Henry and Zook look at each other and start laughing.

"What?"

"You're gonna be a man. You need something manly." Zook says, continueing to laugh.

"What, like a gun?"

"No please! Anything but!"

"Jel! Don't be a male version of thuglife!"

Jel joins in their laughter. I butt in.

"Who the heck is Thuglife?"

They all continue to laugh.

"You know her, she's Ivy Jame's friend with the blue hair."

What?

"But why Thuglife?"

"She has a huge tattoo across her stomach of a revolver intertwined with flowers and thuglife coming out of the end." Jel explains.

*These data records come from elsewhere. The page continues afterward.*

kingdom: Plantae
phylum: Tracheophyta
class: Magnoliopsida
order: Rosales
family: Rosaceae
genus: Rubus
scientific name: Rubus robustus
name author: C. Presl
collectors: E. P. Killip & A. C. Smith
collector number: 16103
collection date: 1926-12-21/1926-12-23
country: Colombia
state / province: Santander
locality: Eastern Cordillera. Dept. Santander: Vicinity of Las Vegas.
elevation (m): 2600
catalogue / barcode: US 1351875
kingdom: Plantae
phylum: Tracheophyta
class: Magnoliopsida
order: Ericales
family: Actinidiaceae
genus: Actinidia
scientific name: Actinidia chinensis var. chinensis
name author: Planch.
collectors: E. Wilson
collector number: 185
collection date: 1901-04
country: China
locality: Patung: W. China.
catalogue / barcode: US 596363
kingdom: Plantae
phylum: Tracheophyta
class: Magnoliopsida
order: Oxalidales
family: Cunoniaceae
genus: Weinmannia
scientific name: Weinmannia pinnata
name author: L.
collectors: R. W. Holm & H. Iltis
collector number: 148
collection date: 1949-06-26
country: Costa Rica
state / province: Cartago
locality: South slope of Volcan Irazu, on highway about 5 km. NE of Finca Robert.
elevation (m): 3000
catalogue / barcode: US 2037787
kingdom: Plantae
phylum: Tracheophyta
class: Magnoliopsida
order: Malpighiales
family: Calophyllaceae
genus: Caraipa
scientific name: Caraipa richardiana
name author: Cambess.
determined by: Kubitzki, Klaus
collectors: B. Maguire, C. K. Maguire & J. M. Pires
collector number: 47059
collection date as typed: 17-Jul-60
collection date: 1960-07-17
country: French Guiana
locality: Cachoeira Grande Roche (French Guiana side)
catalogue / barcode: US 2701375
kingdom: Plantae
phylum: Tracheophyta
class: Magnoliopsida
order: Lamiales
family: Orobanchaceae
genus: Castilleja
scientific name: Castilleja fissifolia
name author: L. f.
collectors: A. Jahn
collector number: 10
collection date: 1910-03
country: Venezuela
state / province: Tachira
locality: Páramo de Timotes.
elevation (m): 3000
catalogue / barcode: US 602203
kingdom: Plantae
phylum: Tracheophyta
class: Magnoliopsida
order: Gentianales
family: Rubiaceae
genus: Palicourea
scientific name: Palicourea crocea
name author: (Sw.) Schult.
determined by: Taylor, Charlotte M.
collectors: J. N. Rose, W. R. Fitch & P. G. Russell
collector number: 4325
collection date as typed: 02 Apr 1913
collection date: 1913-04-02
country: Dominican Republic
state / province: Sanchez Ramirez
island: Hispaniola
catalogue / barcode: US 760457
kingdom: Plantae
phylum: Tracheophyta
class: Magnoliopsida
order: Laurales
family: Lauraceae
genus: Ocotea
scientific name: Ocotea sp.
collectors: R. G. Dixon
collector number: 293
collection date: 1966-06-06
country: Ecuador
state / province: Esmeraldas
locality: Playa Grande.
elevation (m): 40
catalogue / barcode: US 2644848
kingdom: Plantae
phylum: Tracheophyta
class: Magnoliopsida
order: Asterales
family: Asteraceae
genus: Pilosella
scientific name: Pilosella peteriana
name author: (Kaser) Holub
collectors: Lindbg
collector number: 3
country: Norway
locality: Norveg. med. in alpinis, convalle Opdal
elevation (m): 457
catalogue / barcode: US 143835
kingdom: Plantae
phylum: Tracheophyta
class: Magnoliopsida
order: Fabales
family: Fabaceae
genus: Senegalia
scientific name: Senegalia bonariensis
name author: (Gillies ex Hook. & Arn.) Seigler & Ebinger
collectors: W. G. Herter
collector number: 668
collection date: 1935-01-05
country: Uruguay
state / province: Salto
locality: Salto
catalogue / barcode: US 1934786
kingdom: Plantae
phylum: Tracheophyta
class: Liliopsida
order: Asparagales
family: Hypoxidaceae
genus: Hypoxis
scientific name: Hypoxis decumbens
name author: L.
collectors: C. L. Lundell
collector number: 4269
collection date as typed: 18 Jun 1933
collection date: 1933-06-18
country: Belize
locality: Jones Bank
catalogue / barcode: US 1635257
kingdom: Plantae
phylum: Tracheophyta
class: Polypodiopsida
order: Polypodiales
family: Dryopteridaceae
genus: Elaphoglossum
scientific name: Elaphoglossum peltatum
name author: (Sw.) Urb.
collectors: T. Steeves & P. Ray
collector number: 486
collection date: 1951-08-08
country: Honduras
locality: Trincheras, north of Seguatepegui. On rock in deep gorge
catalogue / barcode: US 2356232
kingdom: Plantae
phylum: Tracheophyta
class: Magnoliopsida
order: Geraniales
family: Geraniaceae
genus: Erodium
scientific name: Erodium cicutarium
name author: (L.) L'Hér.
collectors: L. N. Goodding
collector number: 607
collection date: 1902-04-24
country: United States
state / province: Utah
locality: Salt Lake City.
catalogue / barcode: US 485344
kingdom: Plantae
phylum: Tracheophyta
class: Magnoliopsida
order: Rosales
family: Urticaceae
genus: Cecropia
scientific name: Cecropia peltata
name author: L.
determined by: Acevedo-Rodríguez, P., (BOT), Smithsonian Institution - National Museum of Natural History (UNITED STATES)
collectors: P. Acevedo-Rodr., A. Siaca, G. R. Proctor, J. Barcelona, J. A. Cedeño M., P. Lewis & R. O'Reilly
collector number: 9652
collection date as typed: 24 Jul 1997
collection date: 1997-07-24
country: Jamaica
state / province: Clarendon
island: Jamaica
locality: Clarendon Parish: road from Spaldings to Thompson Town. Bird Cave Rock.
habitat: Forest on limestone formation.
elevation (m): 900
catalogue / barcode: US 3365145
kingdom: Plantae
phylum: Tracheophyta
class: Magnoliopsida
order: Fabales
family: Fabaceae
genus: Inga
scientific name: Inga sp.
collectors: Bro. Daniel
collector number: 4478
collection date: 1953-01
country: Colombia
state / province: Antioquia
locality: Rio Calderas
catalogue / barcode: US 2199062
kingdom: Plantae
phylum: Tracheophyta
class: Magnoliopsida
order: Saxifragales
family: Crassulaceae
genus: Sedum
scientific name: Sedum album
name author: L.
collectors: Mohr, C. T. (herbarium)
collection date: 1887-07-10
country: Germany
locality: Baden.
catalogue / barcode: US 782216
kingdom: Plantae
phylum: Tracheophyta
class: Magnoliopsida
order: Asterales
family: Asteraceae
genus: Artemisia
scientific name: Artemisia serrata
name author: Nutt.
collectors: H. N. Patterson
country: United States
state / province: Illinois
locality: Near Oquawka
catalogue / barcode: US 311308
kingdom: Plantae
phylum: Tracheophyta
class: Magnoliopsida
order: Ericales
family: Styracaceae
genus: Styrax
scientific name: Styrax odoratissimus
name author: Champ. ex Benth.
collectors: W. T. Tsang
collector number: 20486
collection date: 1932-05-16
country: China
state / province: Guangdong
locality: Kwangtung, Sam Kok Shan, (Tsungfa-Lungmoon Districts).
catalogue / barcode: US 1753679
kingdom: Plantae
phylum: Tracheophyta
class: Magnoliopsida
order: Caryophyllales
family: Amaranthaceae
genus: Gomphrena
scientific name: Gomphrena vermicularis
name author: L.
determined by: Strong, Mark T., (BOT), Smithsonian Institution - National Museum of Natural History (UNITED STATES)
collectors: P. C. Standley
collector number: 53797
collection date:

"Why Jel, have you seen it?"

He flicks sand at Zook.

"If you ask her to show you, she's very happy to."

"So does she have a real name."

They look at each other.

"Nope."

We laugh for a bit longer and have another beer.

“Right, shall we toast marshmallows now or later?” I ask, poking around in the embers of the BBQ.

“Later I think.” Henry says and they all agree.

“Oh my god. Let’s go for a swim.”

“No Freak. Do you know how cold it will be?”

Trust Jel to be the fun sponge.

“Can’t we play a bit more football?”

“I agree with Jel.”

“Oh my god Henry, you’re so boring. TJ, you up for a swim?”

“Hell yeah.”

We think for a moment.

"Wait, weren't we going to play beer pong?"

They all look at each other.

"Beer pong and then swimming. It's a plan."

"Oh my god Henry, we haven't told them the story have we? About the carpet vendor and the melon?"

The next 4 hours are a real blur. We play a lot of beer pong which eventually becomes Prosecco pong. We also have a toasted marshmallow fight and then Jel decides he's going to dig a hole so he does for about an hour straight. That's before we throw him the sea. He doesn't forgive us for a long time.